[Stored records]
· · · · · · ·

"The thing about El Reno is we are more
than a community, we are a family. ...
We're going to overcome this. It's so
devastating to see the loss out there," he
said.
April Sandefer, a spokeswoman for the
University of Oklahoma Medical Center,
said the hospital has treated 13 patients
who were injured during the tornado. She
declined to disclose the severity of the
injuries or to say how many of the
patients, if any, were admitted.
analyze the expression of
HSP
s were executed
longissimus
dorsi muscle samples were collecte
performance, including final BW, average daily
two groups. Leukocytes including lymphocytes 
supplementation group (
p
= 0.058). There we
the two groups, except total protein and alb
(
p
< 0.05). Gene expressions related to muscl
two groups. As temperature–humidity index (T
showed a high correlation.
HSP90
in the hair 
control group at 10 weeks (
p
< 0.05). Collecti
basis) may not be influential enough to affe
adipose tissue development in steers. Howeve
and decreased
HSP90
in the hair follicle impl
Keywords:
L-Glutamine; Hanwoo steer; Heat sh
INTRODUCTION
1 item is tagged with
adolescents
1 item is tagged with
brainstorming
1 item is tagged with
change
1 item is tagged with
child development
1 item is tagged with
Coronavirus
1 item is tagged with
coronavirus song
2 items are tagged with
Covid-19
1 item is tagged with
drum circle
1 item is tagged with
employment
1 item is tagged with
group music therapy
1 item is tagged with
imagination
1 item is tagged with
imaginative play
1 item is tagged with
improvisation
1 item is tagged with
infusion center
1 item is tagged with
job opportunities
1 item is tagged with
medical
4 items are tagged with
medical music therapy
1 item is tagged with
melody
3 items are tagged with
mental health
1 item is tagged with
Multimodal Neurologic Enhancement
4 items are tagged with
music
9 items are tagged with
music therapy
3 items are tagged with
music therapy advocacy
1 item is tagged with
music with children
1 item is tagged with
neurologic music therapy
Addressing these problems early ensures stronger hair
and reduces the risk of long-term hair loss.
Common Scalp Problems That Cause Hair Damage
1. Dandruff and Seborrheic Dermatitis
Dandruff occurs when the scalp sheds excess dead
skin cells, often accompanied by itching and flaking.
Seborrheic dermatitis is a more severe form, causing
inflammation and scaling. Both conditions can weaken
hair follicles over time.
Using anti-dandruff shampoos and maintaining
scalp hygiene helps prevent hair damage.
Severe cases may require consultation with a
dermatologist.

· · · · · · ·

Out of the records, collect only those lines that contain the string "more".

**ANSWER TO THE PROBLEM**:
"The thing about El Reno is we are more
Seborrheic dermatitis is a more severe form, causing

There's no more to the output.